Pembiayaan kendaraan bermotor selama ini menjadi salah satu sektor utama perusahaan pembiayaan. Karena itu, perlambatan pada sektor tersebut ikut memengaruhi pertumbuhan industri pembiayaan secara keseluruhan.


Dalam kesempatan tersebut, Haramain juga menegaskan pentingnya kolaborasi OJK dengan media dalam menyampaikan informasi mengenai sektor jasa keuangan kepada masyarakat.

Menurutnya, media memiliki posisi strategis dalam membantu masyarakat memahami produk dan layanan jasa keuangan sehingga dapat memilih produk yang tepat, aman dan sesuai kebutuhan.

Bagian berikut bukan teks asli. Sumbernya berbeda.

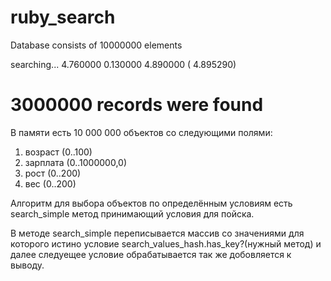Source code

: ruby_search
===========
Database consists of 10000000 elements

searching...
  4.760000   0.130000   4.890000 (  4.895290)

3000000 records were found
===========
В памяти есть 10 000 000 объектов со следующими полями:

1) возраст (0..100)
2) зарплата (0..1000000,0)
3) рост (0..200)
4) вес (0..200)

Алгоритм для выбора объектов по определённым условиям есть search_simple метод принимающий условия для пойска.

В методе search_simple переписывается массив со значениями для которого истино условие search_values_hash.has_key?(нужный метод) и далее следуещее условие обрабатывается так же добовляется к выводу.



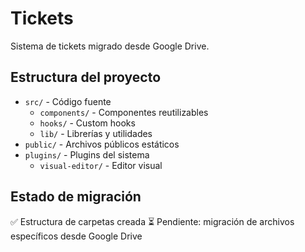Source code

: # Tickets

Sistema de tickets migrado desde Google Drive.

## Estructura del proyecto

- `src/` - Código fuente
  - `components/` - Componentes reutilizables
  - `hooks/` - Custom hooks
  - `lib/` - Librerías y utilidades
- `public/` - Archivos públicos estáticos
- `plugins/` - Plugins del sistema
  - `visual-editor/` - Editor visual

## Estado de migración

✅ Estructura de carpetas creada
⏳ Pendiente: migración de archivos específicos desde Google Drive

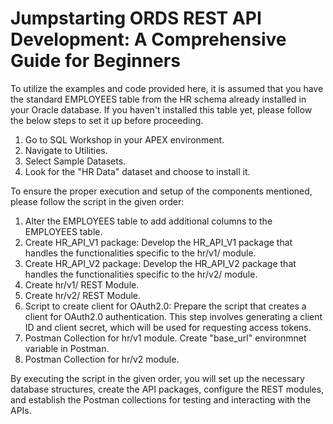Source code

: # Jumpstarting ORDS REST API Development: A Comprehensive Guide for Beginners
To utilize the examples and code provided here, it is assumed that you have the standard EMPLOYEES table from the HR schema already installed in your Oracle database. If you haven't installed this table yet, please follow the below steps to set it up before proceeding.
  1. Go to SQL Workshop in your APEX environment.
  2. Navigate to Utilities.
  3. Select Sample Datasets.
  4. Look for the "HR Data" dataset and choose to install it.

To ensure the proper execution and setup of the components mentioned, please follow the script in the given order:

1. Alter the EMPLOYEES table to add additional columns to the EMPLOYEES table.
2. Create HR_API_V1 package: Develop the HR_API_V1 package that handles the functionalities specific to the hr/v1/ module. 
3. Create HR_API_V2 package: Develop the HR_API_V2 package that handles the functionalities specific to the hr/v2/ module. 
4. Create hr/v1/ REST Module.
5. Create hr/v2/ REST Module.
6. Script to create client for OAuth2.0: Prepare the script that creates a client for OAuth2.0 authentication. This step involves generating a client ID and client secret, which will be used for requesting access tokens.
7. Postman Collection for hr/v1 module. Create "base_url" environmnet variable in Postman.
8. Postman Collection for hr/v2 module.

By executing the script in the given order, you will set up the necessary database structures, create the API packages, configure the REST modules, and establish the Postman collections for testing and interacting with the APIs.
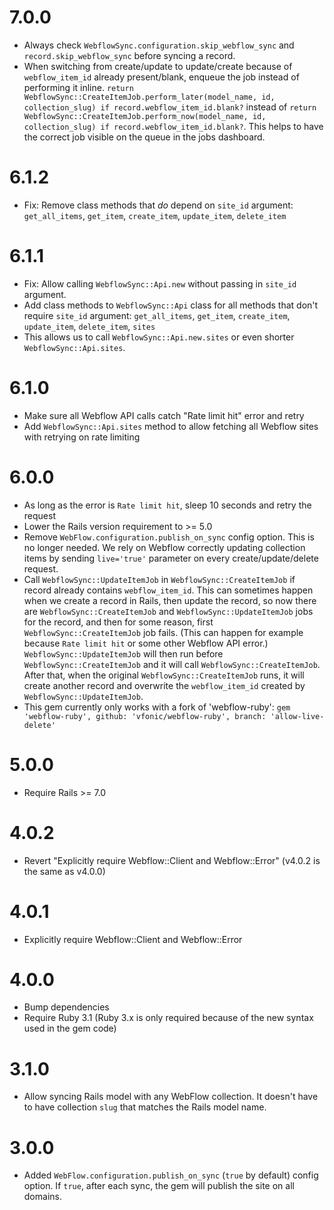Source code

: # 7.0.0

- Always check `WebflowSync.configuration.skip_webflow_sync` and `record.skip_webflow_sync` before syncing a record.
- When switching from create/update to update/create because of `webflow_item_id` already present/blank, enqueue the job instead of performing it inline. `return WebflowSync::CreateItemJob.perform_later(model_name, id, collection_slug) if record.webflow_item_id.blank?` instead of `return WebflowSync::CreateItemJob.perform_now(model_name, id, collection_slug) if record.webflow_item_id.blank?`. This helps to have the correct job visible on the queue in the jobs dashboard.

# 6.1.2

- Fix: Remove class methods that _do_ depend on `site_id` argument: `get_all_items`, `get_item`, `create_item`, `update_item`, `delete_item`

# 6.1.1

- Fix: Allow calling `WebflowSync::Api.new` without passing in `site_id` argument.
- Add class methods to `WebflowSync::Api` class for all methods that don't require `site_id` argument: `get_all_items`, `get_item`, `create_item`, `update_item`, `delete_item`, `sites`
- This allows us to call `WebflowSync::Api.new.sites` or even shorter `WebflowSync::Api.sites`.

# 6.1.0

- Make sure all Webflow API calls catch "Rate limit hit" error and retry
- Add `WebflowSync::Api.sites` method to allow fetching all Webflow sites with retrying on rate limiting

# 6.0.0

- As long as the error is `Rate limit hit`, sleep 10 seconds and retry the request
- Lower the Rails version requirement to >= 5.0
- Remove `WebFlow.configuration.publish_on_sync` config option. This is no longer needed. We rely on Webflow correctly updating collection items by sending `live='true'` parameter on every create/update/delete request.
- Call `WebflowSync::UpdateItemJob` in `WebflowSync::CreateItemJob` if record already contains `webflow_item_id`. This can sometimes happen when we create a record in Rails, then update the record, so now there are `WebflowSync::CreateItemJob` and `WebflowSync::UpdateItemJob` jobs for the record, and then for some reason, first `WebflowSync::CreateItemJob` job fails. (This can happen for example because `Rate limit hit` or some other Webflow API error.) `WebflowSync::UpdateItemJob` will then run before `WebflowSync::CreateItemJob` and it will call `WebflowSync::CreateItemJob`. After that, when the original `WebflowSync::CreateItemJob` runs, it will create another record and overwrite the `webflow_item_id` created by `WebflowSync::UpdateItemJob`.
- This gem currently only works with a fork of 'webflow-ruby': `gem 'webflow-ruby', github: 'vfonic/webflow-ruby', branch: 'allow-live-delete'`

# 5.0.0

- Require Rails >= 7.0

# 4.0.2

- Revert "Explicitly require Webflow::Client and Webflow::Error" (v4.0.2 is the same as v4.0.0)

# 4.0.1

- Explicitly require Webflow::Client and Webflow::Error

# 4.0.0

- Bump dependencies
- Require Ruby 3.1 (Ruby 3.x is only required because of the new syntax used in the gem code)

# 3.1.0

- Allow syncing Rails model with any WebFlow collection. It doesn't have to have collection `slug` that matches the Rails model name.

# 3.0.0

- Added `WebFlow.configuration.publish_on_sync` (`true` by default) config option. If `true`, after each sync, the gem will publish the site on all domains.
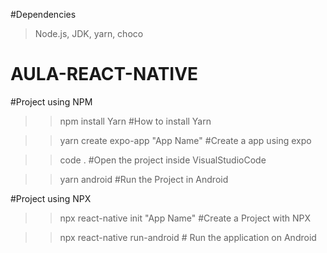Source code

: #Dependencies
> Node.js, JDK, yarn, choco

# AULA-REACT-NATIVE

#Project using NPM

>> npm install Yarn #How to install Yarn

>> yarn create expo-app "App Name" #Create a app using expo

>> code .  #Open the project inside VisualStudioCode

>> yarn android #Run the Project in Android

#Project using NPX

>> npx react-native init "App Name" #Create a Project with NPX

>> npx react-native run-android # Run the application on Android
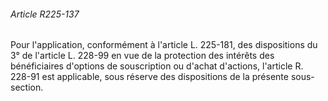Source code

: ###### Article R225-137

Pour l'application, conformément à l'article L. 225-181, des dispositions du 3° de l'article L. 228-99 en vue de la protection des intérêts des bénéficiaires d'options de souscription ou d'achat d'actions, l'article R. 228-91 est applicable, sous réserve des dispositions de la présente sous-section.

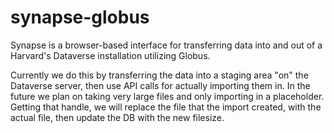 # synapse-globus
Synapse is a browser-based interface for transferring data into and out of a Harvard's Dataverse installation utilizing Globus.

Currently we do this by transferring the data into a staging area "on" the Dataverse server, then use API calls for actually importing them in.
In the future we plan on taking very large files and only importing in a placeholder. Getting that handle, we will replace the file that the import created, with the actual file, then update the DB with the new filesize.
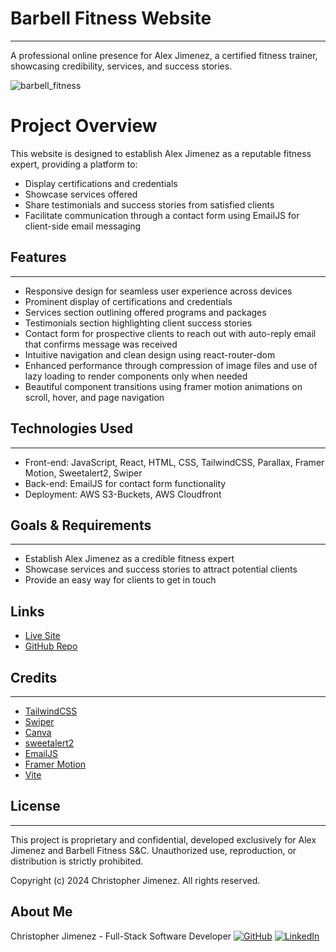 # Barbell Fitness Website
--------------------------
A professional online presence for Alex Jimenez, a certified fitness trainer, showcasing credibility, services, and success stories.

![barbell_fitness](https://github.com/user-attachments/assets/a7c743f7-95f7-4d70-ad22-82a4c5b79763)

# Project Overview
This website is designed to establish Alex Jimenez as a reputable fitness expert, providing a platform to:
* Display certifications and credentials
* Showcase services offered
* Share testimonials and success stories from satisfied clients
* Facilitate communication through a contact form using EmailJS for client-side email messaging

## Features
------------
* Responsive design for seamless user experience across devices
* Prominent display of certifications and credentials
* Services section outlining offered programs and packages
* Testimonials section highlighting client success stories
* Contact form for prospective clients to reach out with auto-reply email that confirms message was received
* Intuitive navigation and clean design using react-router-dom
* Enhanced performance through compression of image files and use of lazy loading to render components only when needed
* Beautiful component transitions using framer motion animations on scroll, hover, and page navigation

## Technologies Used
---------------------
* Front-end: JavaScript, React, HTML, CSS, TailwindCSS, Parallax, Framer Motion, Sweetalert2, Swiper
* Back-end: EmailJS for contact form functionality
* Deployment: AWS S3-Buckets, AWS Cloudfront

## Goals & Requirements
------------------------
* Establish Alex Jimenez as a credible fitness expert
* Showcase services and success stories to attract potential clients
* Provide an easy way for clients to get in touch

## Links
* [Live Site](https://barbellfsc.com/)
* [GitHub Repo](https://github.com/chrisjimenez10/barbell_fitness)

## Credits
-------------
* [TailwindCSS](https://tailwindcss.com/docs/installation)
* [Swiper](https://swiperjs.com/react)
* [Canva](https://www.canva.com/)
* [sweetalert2](https://sweetalert2.github.io/#examples)
* [EmailJS](https://www.emailjs.com/docs/)
* [Framer Motion](https://www.framer.com/motion/)
* [Vite](https://vitejs.dev/guide/)


## License
-----------
This project is proprietary and confidential, developed exclusively for Alex Jimenez and Barbell Fitness S&C. Unauthorized use, reproduction, or distribution is strictly prohibited.

Copyright (c) 2024 Christopher Jimenez. All rights reserved.

## About Me
Christopher Jimenez - Full-Stack Software Developer
[![GitHub](https://img.shields.io/badge/GitHub-100000?style=for-the-badge&logo=github&logoColor=white)](https://github.com/chrisjimenez10)
[![LinkedIn](https://img.shields.io/badge/LinkedIn-0077B5?style=for-the-badge&logo=linkedin&logoColor=white)](https://www.linkedin.com/in/christopherjimenez10/)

“Media sangat membantu kami untuk menyampaikan informasi. Teman-teman media juga bisa membantu kami dalam menjalankan tugas kepada masyarakat supaya bisa memilih produk jasa keuangan yang baik,” tandasnya.

Melalui forum OJK Maluku Bastori, OJK berharap komunikasi dengan insan pers dapat dilakukan secara rutin sehingga perkembangan sektor jasa keuangan di Maluku dapat diketahui masyarakat secara lebih terbuka, akurat dan berbasis data.